Data provided:

▼

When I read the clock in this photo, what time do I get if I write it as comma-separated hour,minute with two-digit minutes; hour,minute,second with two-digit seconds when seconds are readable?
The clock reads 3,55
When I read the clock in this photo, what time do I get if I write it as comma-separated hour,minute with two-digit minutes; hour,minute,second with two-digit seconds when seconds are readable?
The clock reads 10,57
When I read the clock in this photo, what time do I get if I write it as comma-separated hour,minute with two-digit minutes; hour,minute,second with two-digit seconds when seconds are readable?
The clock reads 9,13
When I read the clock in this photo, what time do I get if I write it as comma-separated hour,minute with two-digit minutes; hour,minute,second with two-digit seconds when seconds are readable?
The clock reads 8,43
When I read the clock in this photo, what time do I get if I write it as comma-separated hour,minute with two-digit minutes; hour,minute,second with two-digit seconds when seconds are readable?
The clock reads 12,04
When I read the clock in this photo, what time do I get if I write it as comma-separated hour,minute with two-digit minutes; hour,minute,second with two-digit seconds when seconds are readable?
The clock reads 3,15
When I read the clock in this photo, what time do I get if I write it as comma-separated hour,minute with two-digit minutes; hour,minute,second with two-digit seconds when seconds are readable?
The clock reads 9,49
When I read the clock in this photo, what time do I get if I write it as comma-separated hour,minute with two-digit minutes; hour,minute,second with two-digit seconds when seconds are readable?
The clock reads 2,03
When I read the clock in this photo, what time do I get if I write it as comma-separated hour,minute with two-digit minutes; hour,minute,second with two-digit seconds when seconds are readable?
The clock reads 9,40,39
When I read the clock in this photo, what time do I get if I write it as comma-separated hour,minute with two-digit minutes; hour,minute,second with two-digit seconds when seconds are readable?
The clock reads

▲

Work to do: Could you write out the listing above again, changing "The clock reads" to "The time shown is" everywhere it occurs and leaving every other word as it stands?

Final result:
When I read the clock in this photo, what time do I get if I write it as comma-separated hour,minute with two-digit minutes; hour,minute,second with two-digit seconds when seconds are readable?
The time shown is 3,55
When I read the clock in this photo, what time do I get if I write it as comma-separated hour,minute with two-digit minutes; hour,minute,second with two-digit seconds when seconds are readable?
The time shown is 10,57
When I read the clock in this photo, what time do I get if I write it as comma-separated hour,minute with two-digit minutes; hour,minute,second with two-digit seconds when seconds are readable?
The time shown is 9,13
When I read the clock in this photo, what time do I get if I write it as comma-separated hour,minute with two-digit minutes; hour,minute,second with two-digit seconds when seconds are readable?
The time shown is 8,43
When I read the clock in this photo, what time do I get if I write it as comma-separated hour,minute with two-digit minutes; hour,minute,second with two-digit seconds when seconds are readable?
The time shown is 12,04
When I read the clock in this photo, what time do I get if I write it as comma-separated hour,minute with two-digit minutes; hour,minute,second with two-digit seconds when seconds are readable?
The time shown is 3,15
When I read the clock in this photo, what time do I get if I write it as comma-separated hour,minute with two-digit minutes; hour,minute,second with two-digit seconds when seconds are readable?
The time shown is 9,49
When I read the clock in this photo, what time do I get if I write it as comma-separated hour,minute with two-digit minutes; hour,minute,second with two-digit seconds when seconds are readable?
The time shown is 2,03
When I read the clock in this photo, what time do I get if I write it as comma-separated hour,minute with two-digit minutes; hour,minute,second with two-digit seconds when seconds are readable?
The time shown is 9,40,39
When I read the clock in this photo, what time do I get if I write it as comma-separated hour,minute with two-digit minutes; hour,minute,second with two-digit seconds when seconds are readable?
The time shown is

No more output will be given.